** Dataset excerpt follows **

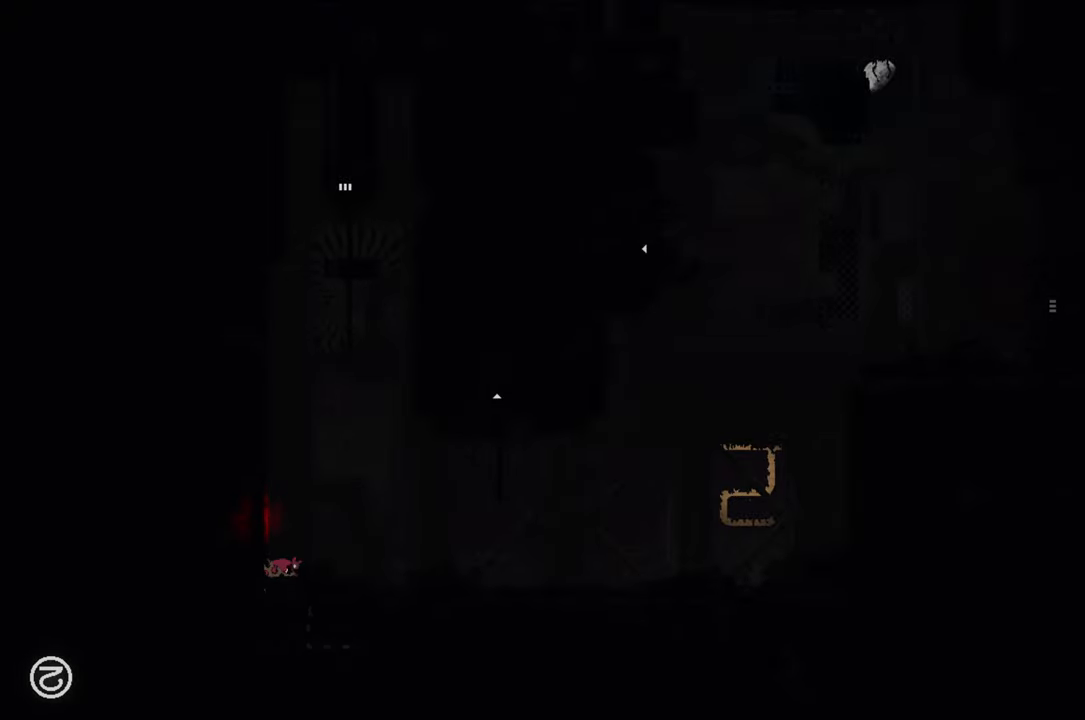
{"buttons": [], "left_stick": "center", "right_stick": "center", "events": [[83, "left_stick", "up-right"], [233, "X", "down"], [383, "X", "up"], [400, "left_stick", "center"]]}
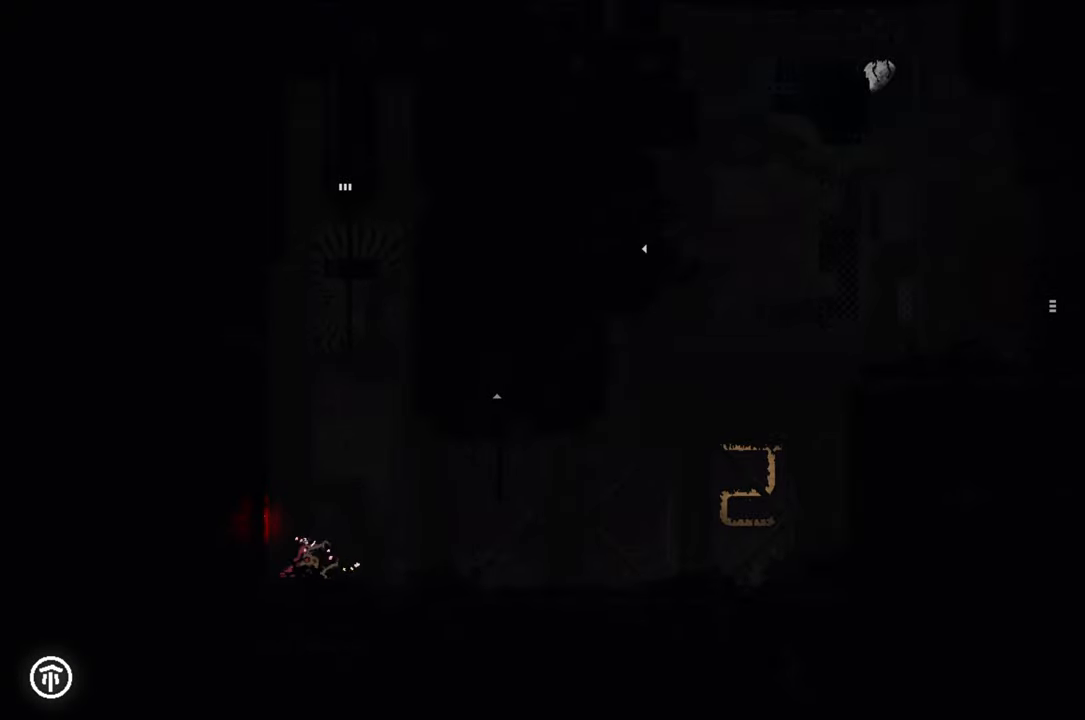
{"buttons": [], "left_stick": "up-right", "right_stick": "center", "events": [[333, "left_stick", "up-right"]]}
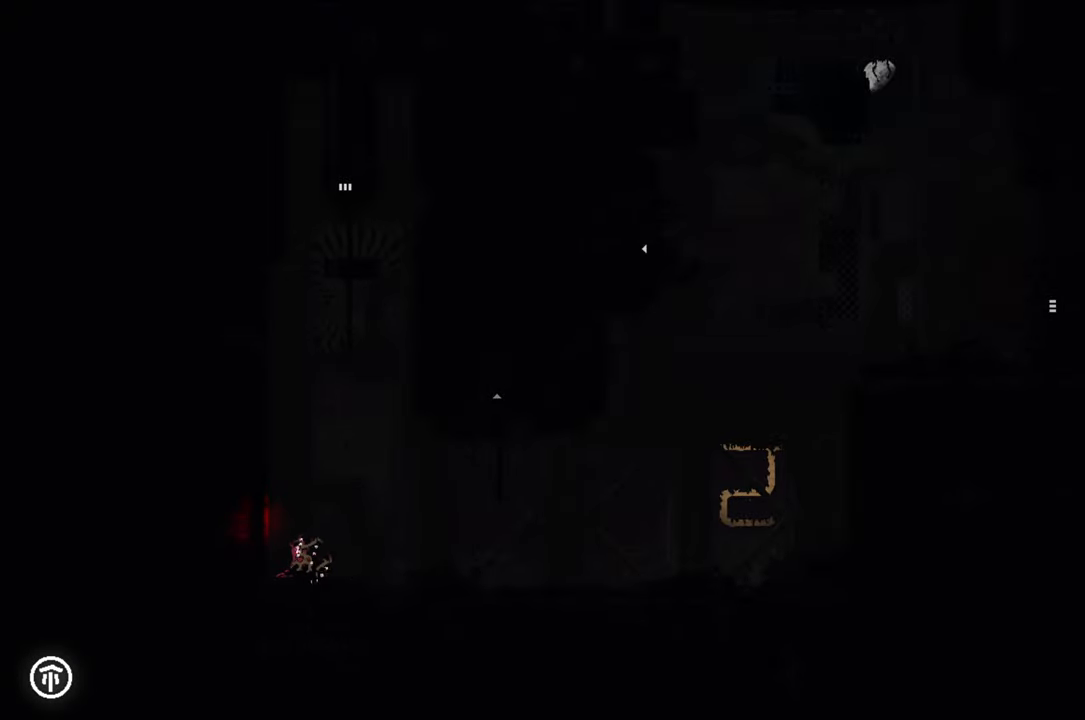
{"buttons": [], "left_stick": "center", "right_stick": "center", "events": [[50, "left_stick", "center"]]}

** End of Dataset excerpt **

**Problem details:** A faithful copy is needed: reproduce all of the data above, leaving the pictures out.

**Written answer:**
{"buttons": [], "left_stick": "center", "right_stick": "center", "events": [[83, "left_stick", "up-right"], [233, "X", "down"], [383, "X", "up"], [400, "left_stick", "center"]]}
{"buttons": [], "left_stick": "up-right", "right_stick": "center", "events": [[333, "left_stick", "up-right"]]}
{"buttons": [], "left_stick": "center", "right_stick": "center", "events": [[50, "left_stick", "center"]]}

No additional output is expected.